Andy picture Andy · Oct 2, 2012 · Viewed 70.6k times · Source

ActionView::Template::Error (PG::Error: ERROR: for SELECT DISTINCT, ORDER BY expressions must appear in select list

I'm creating an events website and I'm trying to sort the rendered rsvps by the start time of the event. There are a lot of RSVPS so I'm grouping them with distinct, but I've been having a lot of difficulty over the last few days on sorting the results without this error popping up on PG. I've looked at some of the previous questions on the topic and am still pretty lost. How can I get this to work? Thank you so much!

@rsvps = Rsvp.where(:voter_id => current_user.following.collect {|f| f["id"]}, :status => 'going').where("start_time > ? AND start_time < ?", Time.now, Time.now + 1.month).order("count_all desc").count(:group => :event_id).collect { |f| f[0] }

<%= render :partial => 'rsvps/rsvp', :collection => Rsvp.where(:event_id => @rsvps).select("DISTINCT(event_id)").order('start_time asc') %>

Answer

AdrianoKF picture AdrianoKF · Aug 21, 2013

I know this is a rather old question, but I just went through a small example in my head which helped me understand why Postgres has this seemingly odd restriction on SELECT DISTINCT / ORDER BY columns.

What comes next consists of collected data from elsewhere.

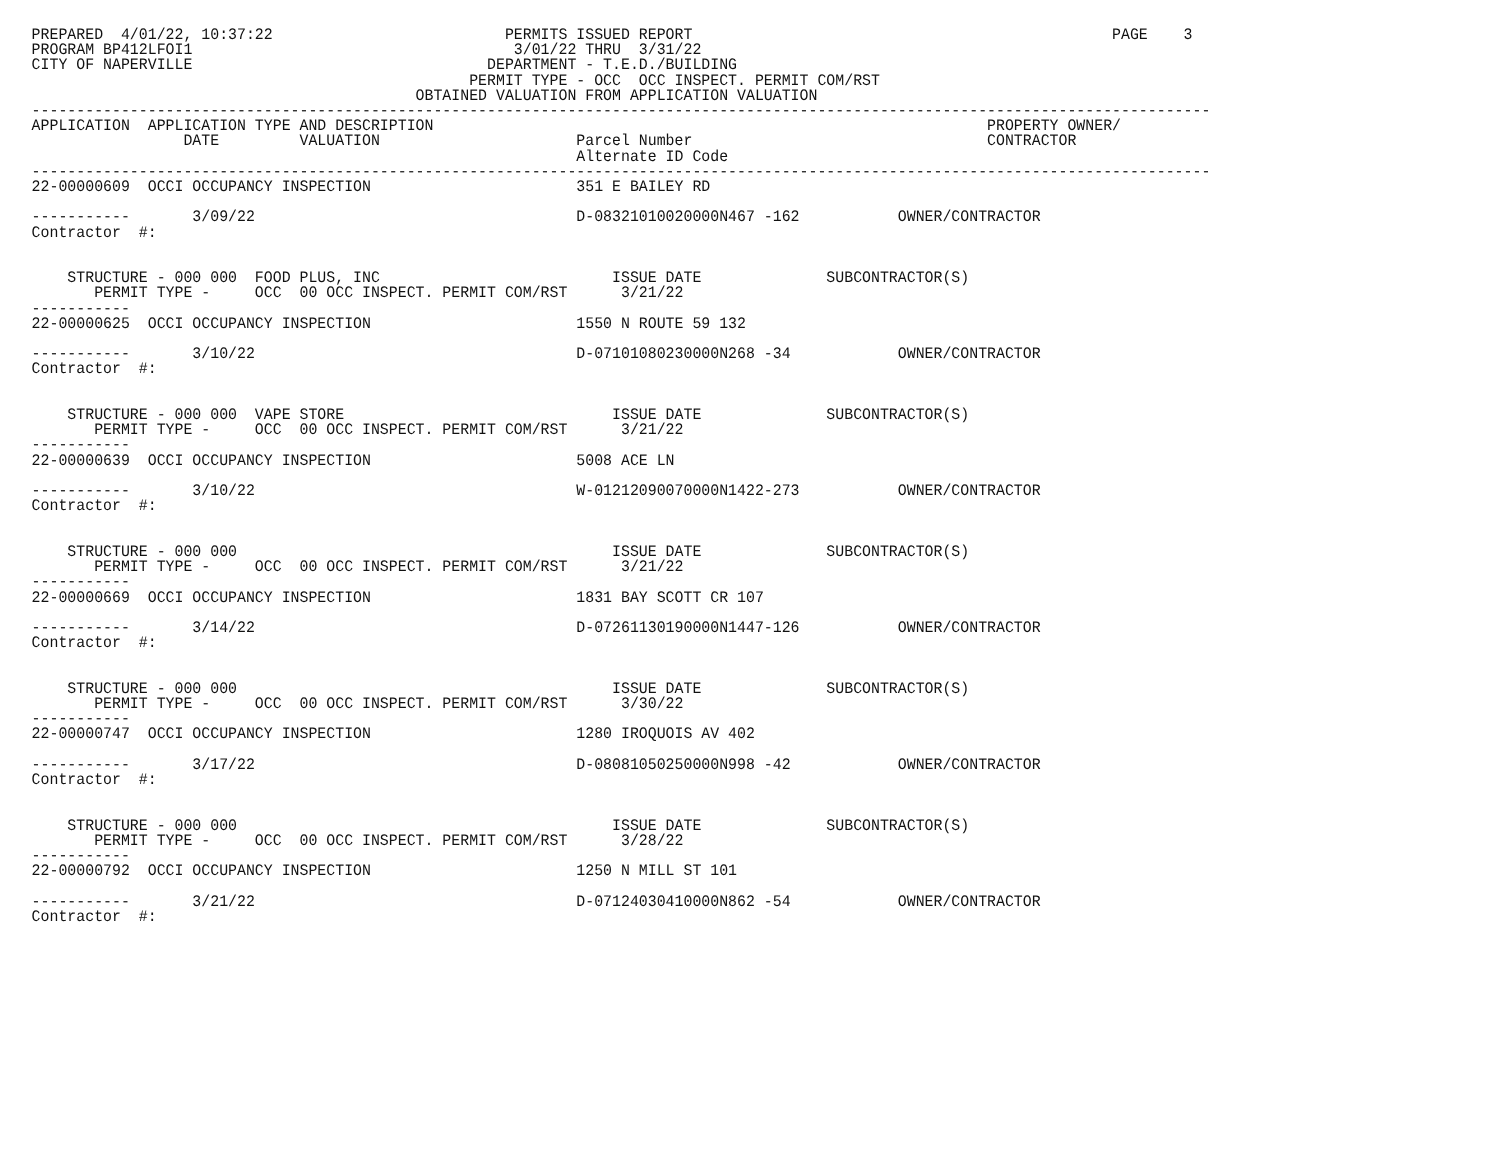PREPARED  4/01/22, 10:37:22                          PERMITS ISSUED REPORT                                               PAGE    3
PROGRAM BP412LFOI1                                    3/01/22 THRU  3/31/22
CITY OF NAPERVILLE                                 DEPARTMENT - T.E.D./BUILDING
                                                 PERMIT TYPE - OCC  OCC INSPECT. PERMIT COM/RST
                                           OBTAINED VALUATION FROM APPLICATION VALUATION
------------------------------------------------------------------------------------------------------------------------------------
APPLICATION  APPLICATION TYPE AND DESCRIPTION                                                              PROPERTY OWNER/
                 DATE         VALUATION                      Parcel Number                                 CONTRACTOR
                                                             Alternate ID Code
------------------------------------------------------------------------------------------------------------------------------------
22-00000609  OCCI OCCUPANCY INSPECTION                       351 E BAILEY RD

-----------       3/09/22                                    D-08321010020000N467 -162           OWNER/CONTRACTOR
Contractor  #:


    STRUCTURE - 000 000  FOOD PLUS, INC                          ISSUE DATE              SUBCONTRACTOR(S)
       PERMIT TYPE -     OCC  00 OCC INSPECT. PERMIT COM/RST      3/21/22
-----------
22-00000625  OCCI OCCUPANCY INSPECTION                       1550 N ROUTE 59 132

-----------       3/10/22                                    D-07101080230000N268 -34            OWNER/CONTRACTOR
Contractor  #:


    STRUCTURE - 000 000  VAPE STORE                              ISSUE DATE              SUBCONTRACTOR(S)
       PERMIT TYPE -     OCC  00 OCC INSPECT. PERMIT COM/RST      3/21/22
-----------
22-00000639  OCCI OCCUPANCY INSPECTION                       5008 ACE LN

-----------       3/10/22                                    W-01212090070000N1422-273           OWNER/CONTRACTOR
Contractor  #:


    STRUCTURE - 000 000                                          ISSUE DATE              SUBCONTRACTOR(S)
       PERMIT TYPE -     OCC  00 OCC INSPECT. PERMIT COM/RST      3/21/22
-----------
22-00000669  OCCI OCCUPANCY INSPECTION                       1831 BAY SCOTT CR 107

-----------       3/14/22                                    D-07261130190000N1447-126           OWNER/CONTRACTOR
Contractor  #:


    STRUCTURE - 000 000                                          ISSUE DATE              SUBCONTRACTOR(S)
       PERMIT TYPE -     OCC  00 OCC INSPECT. PERMIT COM/RST      3/30/22
-----------
22-00000747  OCCI OCCUPANCY INSPECTION                       1280 IROQUOIS AV 402

-----------       3/17/22                                    D-08081050250000N998 -42            OWNER/CONTRACTOR
Contractor  #:


    STRUCTURE - 000 000                                          ISSUE DATE              SUBCONTRACTOR(S)
       PERMIT TYPE -     OCC  00 OCC INSPECT. PERMIT COM/RST      3/28/22
-----------
22-00000792  OCCI OCCUPANCY INSPECTION                       1250 N MILL ST 101

-----------       3/21/22                                    D-07124030410000N862 -54            OWNER/CONTRACTOR
Contractor  #:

Imagine you have the following data in your Rsvp table:

 event_id |        start_time
----------+------------------------
    0     | Mar 17, 2013  12:00:00
    1     |  Jan 1, 1970  00:00:00
    1     | Aug 21, 2013  16:30:00
    2     |  Jun 9, 2012  08:45:00

Now you want to grab a list of distinct event_ids, ordered by their respective start_times. But where should 1 go? Should it come first, because the one tuple starts on Jan 1, 1970, or should it go last because of the Aug 21, 2013?

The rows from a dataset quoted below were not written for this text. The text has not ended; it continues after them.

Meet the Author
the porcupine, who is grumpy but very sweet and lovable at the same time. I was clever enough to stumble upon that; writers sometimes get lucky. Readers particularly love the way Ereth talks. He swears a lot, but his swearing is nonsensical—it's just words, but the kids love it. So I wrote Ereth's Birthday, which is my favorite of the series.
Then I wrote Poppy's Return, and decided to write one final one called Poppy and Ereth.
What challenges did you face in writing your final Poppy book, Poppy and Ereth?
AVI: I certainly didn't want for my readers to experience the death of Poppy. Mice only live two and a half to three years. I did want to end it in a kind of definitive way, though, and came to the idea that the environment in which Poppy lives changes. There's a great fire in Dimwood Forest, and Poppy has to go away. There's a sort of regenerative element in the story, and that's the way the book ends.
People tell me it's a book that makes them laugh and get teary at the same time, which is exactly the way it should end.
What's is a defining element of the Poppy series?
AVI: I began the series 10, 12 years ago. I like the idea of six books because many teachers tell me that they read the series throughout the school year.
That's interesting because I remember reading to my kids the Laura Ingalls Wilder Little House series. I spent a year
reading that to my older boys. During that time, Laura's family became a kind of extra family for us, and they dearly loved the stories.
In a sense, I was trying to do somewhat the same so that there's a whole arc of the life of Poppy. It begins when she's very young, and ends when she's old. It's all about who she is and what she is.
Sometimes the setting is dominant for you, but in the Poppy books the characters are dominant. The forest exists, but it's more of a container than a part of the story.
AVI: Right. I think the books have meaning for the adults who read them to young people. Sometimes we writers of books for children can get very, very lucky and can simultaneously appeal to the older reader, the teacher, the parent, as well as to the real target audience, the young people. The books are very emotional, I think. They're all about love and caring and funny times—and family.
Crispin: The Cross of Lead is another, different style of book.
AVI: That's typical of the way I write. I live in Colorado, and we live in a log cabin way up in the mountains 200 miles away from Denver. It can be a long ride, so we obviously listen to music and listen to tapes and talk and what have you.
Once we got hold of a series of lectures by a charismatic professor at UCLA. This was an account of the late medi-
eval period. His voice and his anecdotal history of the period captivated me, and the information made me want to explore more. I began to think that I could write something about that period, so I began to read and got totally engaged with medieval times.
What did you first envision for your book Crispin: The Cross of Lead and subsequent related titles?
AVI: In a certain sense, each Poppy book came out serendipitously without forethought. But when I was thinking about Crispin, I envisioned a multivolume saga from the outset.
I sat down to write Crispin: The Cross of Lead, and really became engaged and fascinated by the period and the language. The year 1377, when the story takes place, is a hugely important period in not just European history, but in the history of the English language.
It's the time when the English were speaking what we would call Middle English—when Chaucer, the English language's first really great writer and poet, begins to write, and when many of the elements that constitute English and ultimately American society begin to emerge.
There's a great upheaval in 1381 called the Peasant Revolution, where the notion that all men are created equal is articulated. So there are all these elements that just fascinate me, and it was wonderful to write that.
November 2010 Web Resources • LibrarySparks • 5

As the database system can't make that decision for you and the syntax of the query can't depend on the actual data it might be operating on (assuming event_id is unique), we are restricted to ordering only by columns from the SELECT clause.

As for the actual question - an alternative to Matthew's answer is using an aggregate function like MIN or MAX for the sorting:

  SELECT event_id
    FROM Rsvp
GROUP BY event_id
ORDER BY MIN(start_time)

The explicit grouping and aggregation on start_time permit the database to come up with a unambiguous ordering of the result tuples. Note however, that readability is definitely an issue in this case ;)